Data under study.
----
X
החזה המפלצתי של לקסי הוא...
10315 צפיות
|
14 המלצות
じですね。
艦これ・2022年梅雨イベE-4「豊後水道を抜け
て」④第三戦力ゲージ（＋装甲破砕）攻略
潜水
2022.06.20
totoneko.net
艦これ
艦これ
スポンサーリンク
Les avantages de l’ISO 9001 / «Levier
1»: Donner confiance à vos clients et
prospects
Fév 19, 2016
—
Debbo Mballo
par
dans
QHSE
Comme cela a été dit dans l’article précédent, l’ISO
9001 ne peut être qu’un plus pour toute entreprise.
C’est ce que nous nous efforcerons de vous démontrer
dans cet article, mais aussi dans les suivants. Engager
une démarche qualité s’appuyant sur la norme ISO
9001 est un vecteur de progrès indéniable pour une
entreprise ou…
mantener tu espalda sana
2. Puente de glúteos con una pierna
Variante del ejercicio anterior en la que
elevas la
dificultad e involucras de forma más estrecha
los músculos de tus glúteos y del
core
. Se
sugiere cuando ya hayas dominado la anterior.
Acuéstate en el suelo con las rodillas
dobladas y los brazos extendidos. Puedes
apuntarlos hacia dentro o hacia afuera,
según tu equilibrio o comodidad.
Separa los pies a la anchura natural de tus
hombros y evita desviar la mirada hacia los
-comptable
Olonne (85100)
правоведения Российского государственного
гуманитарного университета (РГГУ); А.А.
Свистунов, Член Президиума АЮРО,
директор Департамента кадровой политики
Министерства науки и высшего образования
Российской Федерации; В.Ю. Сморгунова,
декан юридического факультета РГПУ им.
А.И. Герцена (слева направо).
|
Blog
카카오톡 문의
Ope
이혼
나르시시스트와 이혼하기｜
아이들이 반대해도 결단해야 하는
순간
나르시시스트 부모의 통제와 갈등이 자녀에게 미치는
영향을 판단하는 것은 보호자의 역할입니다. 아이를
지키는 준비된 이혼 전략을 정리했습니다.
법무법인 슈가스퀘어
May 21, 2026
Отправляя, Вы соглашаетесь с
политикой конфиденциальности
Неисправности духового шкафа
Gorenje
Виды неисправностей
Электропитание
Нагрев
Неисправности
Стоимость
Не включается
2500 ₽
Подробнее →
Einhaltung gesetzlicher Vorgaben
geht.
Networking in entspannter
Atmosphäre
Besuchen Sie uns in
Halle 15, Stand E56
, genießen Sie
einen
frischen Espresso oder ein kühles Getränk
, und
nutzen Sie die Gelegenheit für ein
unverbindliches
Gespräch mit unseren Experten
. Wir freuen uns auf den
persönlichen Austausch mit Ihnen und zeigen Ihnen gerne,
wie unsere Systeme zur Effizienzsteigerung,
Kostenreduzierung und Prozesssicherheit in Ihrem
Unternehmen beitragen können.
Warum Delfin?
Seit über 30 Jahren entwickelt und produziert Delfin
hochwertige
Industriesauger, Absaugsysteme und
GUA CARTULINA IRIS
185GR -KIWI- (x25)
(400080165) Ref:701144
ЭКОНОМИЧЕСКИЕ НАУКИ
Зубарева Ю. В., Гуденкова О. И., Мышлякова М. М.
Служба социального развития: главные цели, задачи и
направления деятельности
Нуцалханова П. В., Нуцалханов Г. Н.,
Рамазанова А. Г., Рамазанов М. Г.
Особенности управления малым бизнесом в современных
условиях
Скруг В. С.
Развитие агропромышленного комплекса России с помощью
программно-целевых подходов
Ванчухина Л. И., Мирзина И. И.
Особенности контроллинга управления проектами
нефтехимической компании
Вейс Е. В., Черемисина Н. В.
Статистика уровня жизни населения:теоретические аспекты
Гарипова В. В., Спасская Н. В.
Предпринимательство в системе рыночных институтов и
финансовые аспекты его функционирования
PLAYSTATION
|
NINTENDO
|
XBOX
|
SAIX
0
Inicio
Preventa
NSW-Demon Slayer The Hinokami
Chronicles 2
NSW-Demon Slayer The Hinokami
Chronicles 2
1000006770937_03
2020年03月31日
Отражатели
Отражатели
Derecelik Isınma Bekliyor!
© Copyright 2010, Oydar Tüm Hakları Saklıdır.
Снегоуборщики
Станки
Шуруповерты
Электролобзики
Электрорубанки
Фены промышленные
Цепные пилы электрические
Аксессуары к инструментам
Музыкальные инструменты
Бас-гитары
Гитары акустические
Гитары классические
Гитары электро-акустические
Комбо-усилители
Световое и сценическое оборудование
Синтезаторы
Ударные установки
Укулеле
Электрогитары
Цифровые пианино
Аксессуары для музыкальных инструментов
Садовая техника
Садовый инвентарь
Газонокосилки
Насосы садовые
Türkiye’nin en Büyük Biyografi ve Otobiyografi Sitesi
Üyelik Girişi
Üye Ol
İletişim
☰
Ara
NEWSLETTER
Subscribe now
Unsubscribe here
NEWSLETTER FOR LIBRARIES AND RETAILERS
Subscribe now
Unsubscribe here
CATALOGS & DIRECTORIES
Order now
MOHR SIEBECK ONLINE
----
What you need to do.
Exactly as they appear, output the line holding "NEWSLETTER FOR LIBRARIES AND RETAILERS" and all lines after it through the end of the listing above, and only those.

Your response.
NEWSLETTER FOR LIBRARIES AND RETAILERS
Subscribe now
Unsubscribe here
CATALOGS & DIRECTORIES
Order now
MOHR SIEBECK ONLINE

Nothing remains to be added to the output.